By Diana Mandia
(Reuters) - Signify is to cut jobs as part of a restructuring that is targeting annual savings of 200 million euros ($218 million), sending shares in the world's biggest light maker up as much as 6.6%.
Signify, spun off from Dutch technology group Philips in 2016, has already been cutting costs, including through layoffs, in response to a sluggish recovery in key market China and lower sales volumes.
"We will further adjust the size of our central organisation and reduce our costs to support the company's performance," CEO Eric Rondolat said in a statement.
A company spokesperson told Reuters the plan would involve "some job losses", without providing further details.
As part of the restructuring there will be four vertical businesses which will aim to enhance speed of execution and focus on customers, the group said.

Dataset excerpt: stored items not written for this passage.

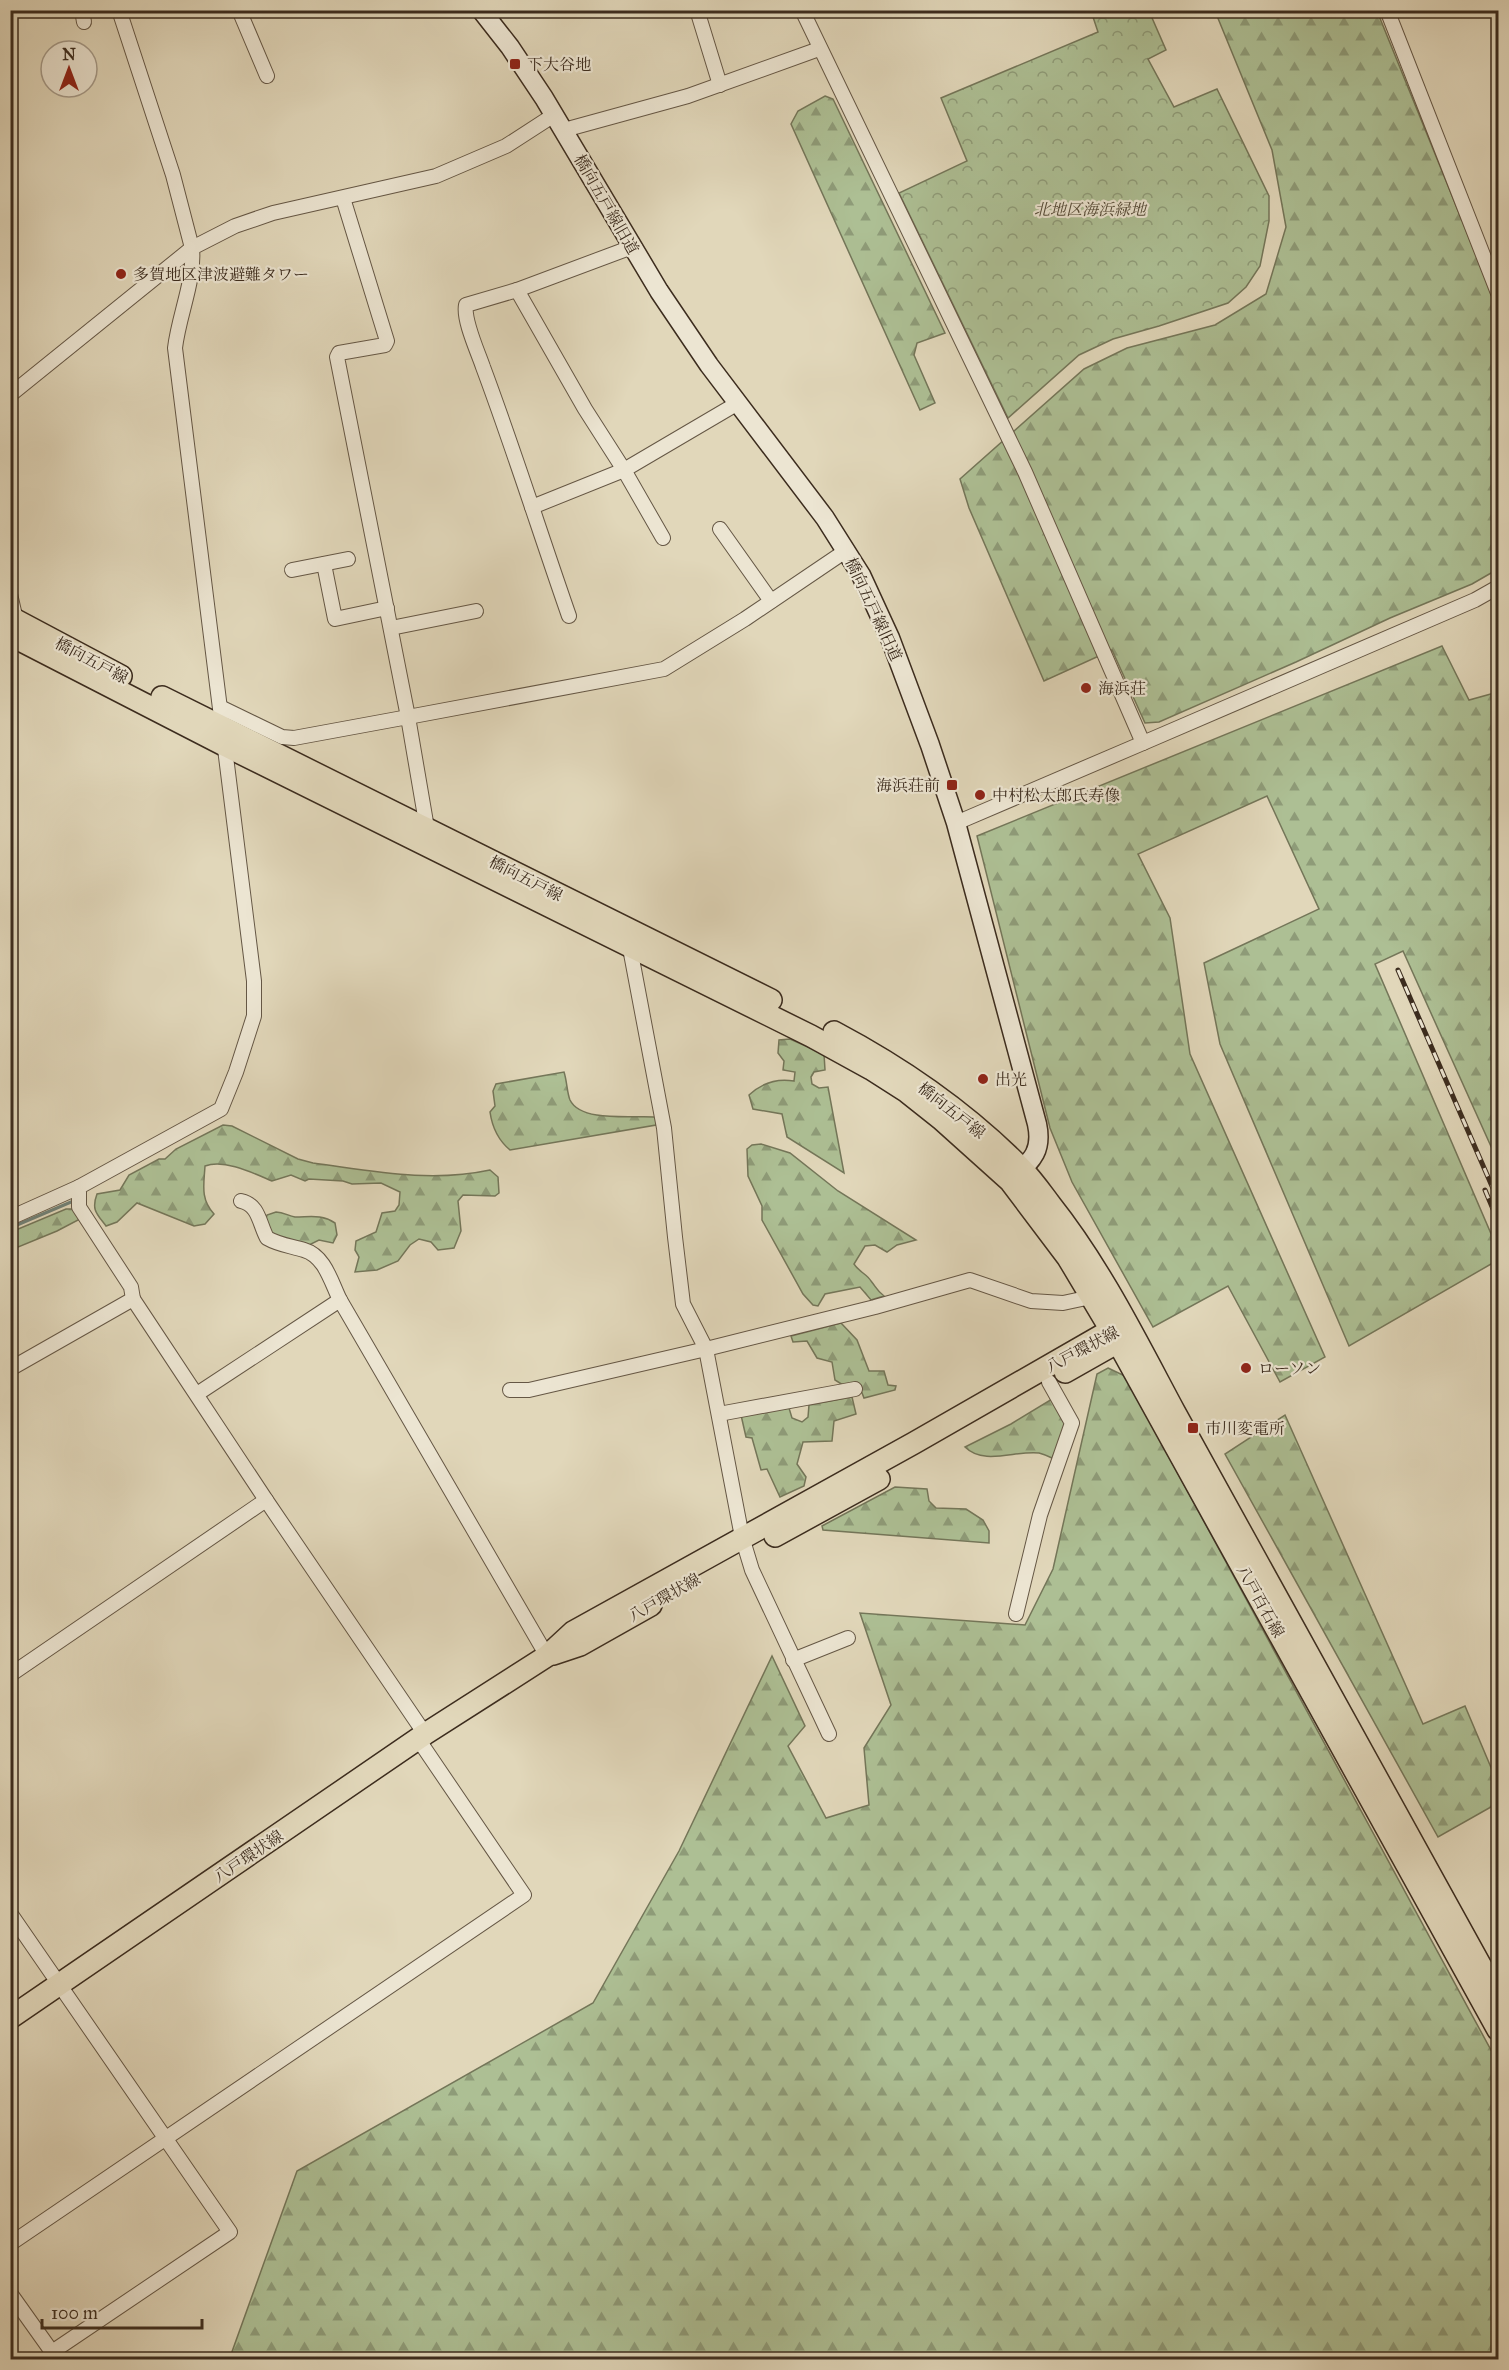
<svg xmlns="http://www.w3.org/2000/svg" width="1509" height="2370" font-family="'IM FELL Great Primer','Noto Serif JP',serif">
<defs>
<pattern id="forest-firs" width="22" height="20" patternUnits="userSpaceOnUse" patternTransform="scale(1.5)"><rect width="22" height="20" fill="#adbf94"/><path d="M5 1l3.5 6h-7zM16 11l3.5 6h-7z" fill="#8e9b78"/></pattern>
<pattern id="park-crowns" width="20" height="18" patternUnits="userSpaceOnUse" patternTransform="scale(1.5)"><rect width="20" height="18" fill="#adbf94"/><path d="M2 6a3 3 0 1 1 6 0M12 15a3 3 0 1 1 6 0" fill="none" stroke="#8e9b78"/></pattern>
</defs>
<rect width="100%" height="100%" fill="#e1d7ba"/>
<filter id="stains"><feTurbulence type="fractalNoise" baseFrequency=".00333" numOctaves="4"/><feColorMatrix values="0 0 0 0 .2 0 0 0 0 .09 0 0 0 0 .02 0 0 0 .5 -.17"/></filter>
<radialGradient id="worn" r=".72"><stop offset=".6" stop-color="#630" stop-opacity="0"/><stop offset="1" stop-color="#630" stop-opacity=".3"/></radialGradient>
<g fill="url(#forest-firs)" stroke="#747659" stroke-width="1.5">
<polygon points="1215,11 1377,11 1498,309 1498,569 1472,584 1390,618 1296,662 1159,722 1145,723 1112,650 1044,681 969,508 960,479 1084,369 1127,348 1215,325 1266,294 1286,227 1272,150"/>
<polygon points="825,96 833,99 945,333 917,343 914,355 935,403 920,410 791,124 798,111"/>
<polygon points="1442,646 1469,700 1498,692 1498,1162 1403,951 1375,964 1498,1250 1498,1260 1349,1346 1220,1044 1204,963 1319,909 1267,796 1138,854 1170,918 1190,1054 1325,1357 1280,1382 1228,1286 1153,1327 1072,1182 1050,1128 977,836"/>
<path d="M790 1039 824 1054 825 1070 814 1072 811 1077 812 1084 819 1088 828 1087 844 1173 787 1137 782 1114 753 1109 749 1095C762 1083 777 1078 794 1081L795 1072 783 1070 784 1061 778 1053 779 1040Z"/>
<path d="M564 1072C567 1081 567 1093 570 1100 581 1123 634 1115 656 1117V1125L510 1150C498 1140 492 1126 490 1112L495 1106 493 1091 496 1084Z"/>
<path d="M223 1125 232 1126 298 1159 313 1163C373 1171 430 1183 490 1170L498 1177 499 1193 495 1196 463 1195 458 1201 461 1231 454 1248 438 1250 431 1242 419 1239 410 1245 398 1261 377 1270 355 1272 359 1257 355 1250 356 1241 376 1232 382 1213 395 1211 399 1205 400 1192 381 1183 352 1184 343 1181 309 1179 305 1181 291 1175 272 1181C253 1173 225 1159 205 1166 204 1184 200 1199 214 1214L205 1224 194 1226 137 1203 117 1222 106 1226C97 1214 91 1210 97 1194L120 1190 129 1175 159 1159H165L176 1149Z"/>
<path d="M761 1144 790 1153 838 1191 916 1240 897 1245 887 1252 875 1245 865 1246 854 1264C859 1272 867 1274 871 1281 876 1287 877 1291 884 1296L871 1300 860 1287 825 1294 818 1306 813 1305 803 1294 762 1220V1206L748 1176 747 1149 752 1145Z"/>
<polygon points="66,1209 73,1209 80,1219 57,1231 11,1250 11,1232"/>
<path d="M276 1212C284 1212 288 1216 295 1217 311 1217 321 1214 335 1223L337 1235 333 1243 319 1240 307 1246 274 1238 265 1222 267 1215Z"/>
<polygon points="841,1323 857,1340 869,1371 884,1371 888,1385 896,1386 895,1390 864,1398 859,1385 846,1387 835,1380 832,1362 817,1358 807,1341 793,1342 791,1336"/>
<polygon points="1108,1368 1125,1376 1498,2063 1498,2359 229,2360 297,2171 593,2003 679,1851 772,1656 805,1726 788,1746 826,1818 869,1805 864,1748 891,1705 860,1613 1025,1625 1053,1569 1097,1374"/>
<polygon points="852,1397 856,1414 834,1421 832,1441 803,1442 797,1464 806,1477 804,1486 780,1497 767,1469 761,1470 752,1438 746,1437 741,1415 789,1408 792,1418 802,1422 808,1417 809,1405"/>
<path d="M1052 1399 1068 1424 1052 1458C1048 1456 1043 1454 1039 1453 1016 1450 984 1466 965 1447L1011 1424Z"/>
<polygon points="1285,1415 1423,1724 1465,1706 1498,1784 1498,1803 1438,1837 1225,1454"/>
<polygon points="895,1487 927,1489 929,1501 936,1508 966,1509 983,1520 989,1531 989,1543 823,1530 822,1526"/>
</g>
<polygon fill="url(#park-crowns)" stroke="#747659" stroke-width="1.5" points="1091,11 1149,11 1166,50 1148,59 1174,107 1217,89 1269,196 1269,221 1260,266 1246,287 1228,303 1159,326 1113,339 1079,355 1008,418 899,193 967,161 941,98 1098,32"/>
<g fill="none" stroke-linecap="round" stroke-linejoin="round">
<polyline stroke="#718177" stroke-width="3" points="10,1228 71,1202"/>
<g stroke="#655745" stroke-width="16">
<g id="street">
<polyline points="82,10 84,22"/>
<polyline points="239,10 267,76"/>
<polyline points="697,10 720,85"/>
<polyline points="802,10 1025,472 1143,743 1475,600 1498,587"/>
<polyline points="1387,10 1498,293"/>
<polyline points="564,130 688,96 819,49"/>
<polyline points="343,198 387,341 385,345 339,353 337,357 408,717 664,669 745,619 847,550"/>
<polyline points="517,290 585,409 624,470 532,507"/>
<polyline points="10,395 192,248 173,175 119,10"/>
<polyline points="720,529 771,601"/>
<polyline points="663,538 624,470 738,403"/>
<polyline points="324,564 335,619 387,608"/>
<polyline points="292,570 348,559"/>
<polyline points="10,594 16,620"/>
<path d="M569 616C540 533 514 450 483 367 478 352 463 320 466 305L517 290 632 247"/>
<polyline points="391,628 476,611"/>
<polyline points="220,707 282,737 294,738 408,717 428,834"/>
<polyline points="956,823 1143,743"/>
<polyline points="629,943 664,1128 675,1237 683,1304 706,1349 742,1537 752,1570 829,1734"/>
<path d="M241 1201C259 1205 259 1223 267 1238 279 1245 291 1246 304 1250 325 1256 331 1282 340 1300"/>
<polyline points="10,1218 79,1187"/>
<path d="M133 1299 131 1287 79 1207V1187L221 1109 236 1072 254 1016V981L175 348C179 314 195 281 192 248L235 226 273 213 436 176 506 146 554 115"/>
<polyline points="10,1369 133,1299 266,1500 425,1734"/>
<polyline points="510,1390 529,1390 706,1349 875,1307 970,1280 1031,1301 1063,1303 1091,1297"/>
<polyline points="197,1394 340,1300 547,1656"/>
<polyline points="719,1414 855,1389"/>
<polyline points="1016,1614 1040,1515 1072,1423 1049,1382"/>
<polyline points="793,1660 848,1638"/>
<polyline points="10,1675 266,1500"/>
<polyline points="10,1913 230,2232 52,2352 10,2293"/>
<polyline points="10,2244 524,1895 418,1739"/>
</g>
</g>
<g stroke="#3c2c1e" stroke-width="21">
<path id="secondary" d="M481 10 510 47 544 98 659 291 709 365 825 518 861 575 890 638 930 745 956 823 1037 1124C1043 1152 1031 1161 1012 1179"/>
</g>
<g stroke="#3c2c1e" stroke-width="24">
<g id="primary">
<polyline points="10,617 121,676"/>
<polyline points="10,635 224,745 811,1036 871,1069 907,1092 941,1119 1010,1181 1068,1258 1111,1330 1498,2030"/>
<polyline points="162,697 771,1000"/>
<path d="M834 1032C902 1068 966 1112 1021 1168 1032 1179 1041 1192 1050 1204 1100 1267 1136 1340 1174 1411L1498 1997"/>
<polyline points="1065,1372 1118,1342 1123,1334"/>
<polyline points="775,1536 879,1479"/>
<polyline points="553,1654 580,1645 651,1605"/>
<polyline points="10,2018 425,1734 547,1656 573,1632 914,1443 1111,1330 1125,1327"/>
</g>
</g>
<use href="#street" stroke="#ece5d2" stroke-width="14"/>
<use href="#secondary" stroke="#ece5d2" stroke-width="18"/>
<use href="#primary" stroke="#e1d7ba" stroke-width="21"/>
<g stroke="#3c2c1e" stroke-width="5">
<g id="rail">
<polyline points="1398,970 1498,1200"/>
<polyline points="1485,1190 1498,1221"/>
</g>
</g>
<use href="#rail" stroke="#ece5d2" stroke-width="3" stroke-dasharray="9" stroke-linecap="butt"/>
</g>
<g fill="#8f2418" stroke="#ece5d2" stroke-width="2">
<rect x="509" y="58" width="12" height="12" rx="3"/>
<circle cx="121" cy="274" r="6"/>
<circle cx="1086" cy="688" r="6"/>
<rect x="946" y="779" width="12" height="12" rx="3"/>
<circle cx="980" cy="795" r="6"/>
<circle cx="983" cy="1079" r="6"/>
<circle cx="1246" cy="1368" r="6"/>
<rect x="1187" y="1422" width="12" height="12" rx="3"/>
</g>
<g text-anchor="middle" stroke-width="4.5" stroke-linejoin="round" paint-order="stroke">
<g font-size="16" fill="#3c2c1e" stroke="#ece5d2" text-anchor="start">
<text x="527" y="70">下大谷地</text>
<text x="133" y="280">多賀地区津波避難タワー</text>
<text x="1098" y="694">海浜荘</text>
<text x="940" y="791" text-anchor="end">海浜荘前</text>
<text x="992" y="801">中村松太郎氏寿像</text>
<text x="995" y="1085">出光</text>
<text x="1258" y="1374">ローソン</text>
<text x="1205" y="1434">市川変電所</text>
</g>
<g font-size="16" fill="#3c2c1e" stroke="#ece5d2">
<text transform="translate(607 204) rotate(60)" y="6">橋向五戸線旧道</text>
<text transform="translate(874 609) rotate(65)" y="6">橋向五戸線旧道</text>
<text transform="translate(92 660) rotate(28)" y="6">橋向五戸線</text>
<text transform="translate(526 878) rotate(27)" y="6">橋向五戸線</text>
<text transform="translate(952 1110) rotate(38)" y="6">橋向五戸線</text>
<text transform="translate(1082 1349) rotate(-28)" y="6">八戸環状線</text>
<text transform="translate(664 1597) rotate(-30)" y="6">八戸環状線</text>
<text transform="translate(1261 1601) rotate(61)" y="6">八戸百石線</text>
<text transform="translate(248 1856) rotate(-34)" y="6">八戸環状線</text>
</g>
<g font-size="16" font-style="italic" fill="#534936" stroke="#ece5d2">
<text x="1090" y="215">北地区海浜緑地</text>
</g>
</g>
<rect width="1509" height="2370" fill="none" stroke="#e1d7ba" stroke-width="36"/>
<rect x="12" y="12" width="1485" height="2346" fill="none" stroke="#3c2c1e" stroke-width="3"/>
<rect x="18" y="18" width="1473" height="2334" fill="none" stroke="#3c2c1e" stroke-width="1.5"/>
<g transform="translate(69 69)"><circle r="28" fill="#ece5d2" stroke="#a69b8a" stroke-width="1.5"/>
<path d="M0-4.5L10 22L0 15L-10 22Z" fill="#8f2418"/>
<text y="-9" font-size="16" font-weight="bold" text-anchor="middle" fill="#3c2c1e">N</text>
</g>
<path d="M42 2319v9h160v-9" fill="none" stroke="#3c2c1e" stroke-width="3"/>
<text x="51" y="2319" font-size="18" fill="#3c2c1e" stroke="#ece5d2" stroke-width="4.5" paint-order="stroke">100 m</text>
<rect width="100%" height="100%" filter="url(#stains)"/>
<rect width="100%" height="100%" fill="url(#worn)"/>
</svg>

The maker of LED lighting systems and electrical components said three of the new units would focus on customers, while the fourth would be dedicated to conventional lighting technologies.
Signify's shares rose 5.6% to 28.16 euros at 1110 GMT on Friday, among top performers on Europe's benchmark STOXX 600 index.
Signify did not disclose how many people would be affected by the revamp, but reiterated its aim to keep non-manufacturing costs within 25%-29% of sales.
In the third quarter, its adjusted indirect costs as a percentage of sales increased by 160 basis points to 30.2%.
Rondolat had said in October that the group was doing whatever it could to return the costs to a targeted range.
J.P. Morgan said the magnitude of the cost saving plan was higher and came in earlier than the brokerage had expected.
"The new segment structure will also improve the disclosure and bring Signify closer to the customers, " it added.
The changes will be implemented through 2024, with most of them set to be completed by the second quarter.
Signify's nominal sales fell by 13.8% in the third quarter hit by slow demand across its geographies, it said in October.